Unsurprisingly, this “experiment” is underway. If anything, I will continue this method of actively listening to my body around noon — and trying to give it what it needs.
8 lunch break ideas to reset midday
Pictures of Michelle Nash
Here are some lunch break ideas to make the most of it your thirty minutes… should you choose to take them.
- Lunch ahead of time. Skipping the day-to-day prep means more room for activities! I am always grateful for leftovers that just need to be reheated quickly. But preparing something for a quick lunch during the week is good advice if you don’t cook every night.
- Or… don’t. If you’re the type to feel your body relax with a piece of vegetable, why not take your lunch break to focus on preparation? Enjoy a salad or a toasted sandwich.
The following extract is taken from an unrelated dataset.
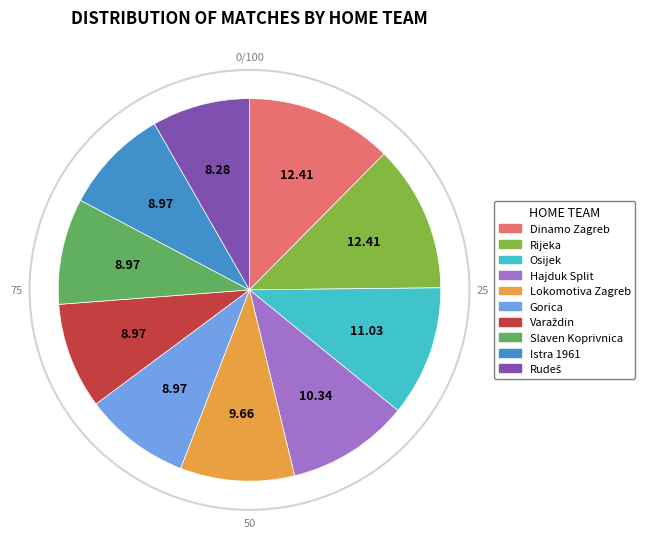

Does any single category account for the majority?

No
- Do some breathing exercises. Drop your shoulders. Deep breath. And repeat. Breathing supports brain function, reduces stress levels, and helps you manage your emotions. Here are three simple exercises to try.
- Try a meditation app. Apps for stress relief may sound counterintuitive, but they may just be one of the best ways to find information on your phone.
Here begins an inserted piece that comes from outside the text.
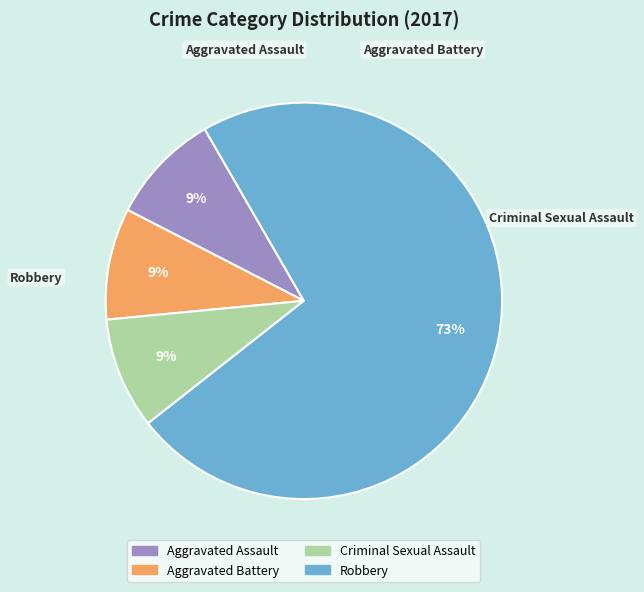

To the nearest percent, what is the difference between the largest and smallest slice percentages?

64%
- Fit some yoga for the face. I am intrigued by facial yoga but have yet to find it to fit my routine. Why not have lunch?
- Or full body yoga. A quick fifteen-minute (or less!) yoga routine can really transform mid-day. Never discount what a few deep lifts can do in a short amount of time.
- Take a walk. My current movement of choice, is nothing like a walk to reset my brain and body. It never fails to put me in a more creative, energetic space — even if it’s just a ten-minute joke. Plus, Camille once shared this fun fact about how a brisk walk after a meal can reduce sugar spikes, and I’m obsessed with the idea.
- Read something you really enjoy. Usually, if I’m reading a book on a workday, I feel the need to read a book that aligns with my career goals or will enhance my education in a particular field. But plunging into rich, daytime transportation is a particular kind of infatuation. The key is to have the self-control to put the book down after a chapter (or two).
What more would you add? Do you often take a lunch break? Drop your ideas in the comments — and let us know how friend make those thirty minutes worth it.